As well as affecting the corporation tax rates that apply, companies may also find themselves impacted in other ways by the new associated company rules. In particular, this includes companies falling into the Quarterly Instalments Payment (“QIPs”) regime.

The normal due date for corporation tax is nine months and one day after the end of an accounting period. Where QIPs applies, a company is due to pay its corporation tax in four equal instalments. Depending on the level of profits, at least half or all the instalment payment dates will fall due before the end of a company’s accounting period. This can have a significant impact on cashflow and warrants estimated calculations of corporation tax based on forecast profits.

Under the current rules, the profit thresholds for determining whether QIPs apply, £1.5m for ‘large’ companies and £20m for ‘very large’ companies are simply divided by the total number of 51% related companies. A company is related to another company where one company is a 51% subsidiary of another or both companies are 51% subsidiaries of the same company. Two companies held separately by the same individual are not 51% related companies.

From 1 April 2023, a company is associated to another company where one has control of the other or both companies are under the control of the same person or persons, i.e. under common control.

Take for example Mr X who owns 100% of five companies, A, B, C, D and E Ltd. Companies B and C are 51% subsidiaries of A Ltd. Companies D and E Ltd are owned 100% separately as stand-alone companies. Under the current rules, the QIPs threshold will be £500,000 for A, B and C Ltd (£1.5m divided by three 51% related companies). Companies D and E Ltd will each be entitled to £1.5m profits threshold as they have no 51% related companies.

From 1 April 2023, all five companies are under the control of Mr X and are therefore associated companies.
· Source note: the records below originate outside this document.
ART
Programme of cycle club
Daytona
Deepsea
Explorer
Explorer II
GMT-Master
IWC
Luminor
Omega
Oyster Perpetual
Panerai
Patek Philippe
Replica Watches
The profits threshold of £1.5m is reduced to £300,000 for all five companies (£1.5m divided by 5 associated companies). The same principles apply to the ‘very large’ profit threshold of £20m.

Depending on the level of profits, this illustrates that companies that were not previously within QIPs could find themselves fall into the regime under the new associated company rules. It’s important to conduct appropriate tax planning to find ways to potentially avoid this or where this is not possible, at least being prepared from a cashflow perspective.


Absolutely. With the incoming reductions in SME R&D rates (for profit and loss makers), the corporation tax rate rise mitigates some of the loss of benefit. Conversely, the taxable R&D Expenditure Credit (RDEC) for large companies will get reduced by 25%, not 19% (though the huge hike in the gross RDEC rate from 13% to 20% still leaves companies better off).

There are also new costs being brought in for the first time (data and cloud costs for instance) but also some costs that will be disallowed going forwards for example the use of overseas externally provided workers and subcontractors.

Some of these changes align to the corporation tax rate change and come in from 1 April 2023, others will only apply for accounting periods beginning on or after 1 April 2023. A full explanation and insight into R&D tax planning opportunities in light of these changes can be found in this article by my CP Innovation colleague, Chris Knott.


Yes! Think ahead and plan to maximise tax relief and mitigate corporation tax liabilities. Some of the measures in this article are simple to implement for example shortening an accounting period where relevant.

Overall, companies should be thinking about the timing of their income and expenditure. Payments of bonuses and pension contributions could be delayed until a later date to save tax at the higher corporation tax rate, but be aware of any personal tax implications for the recipient. Reviewing any existing tax sensitive items such as provisions may also help.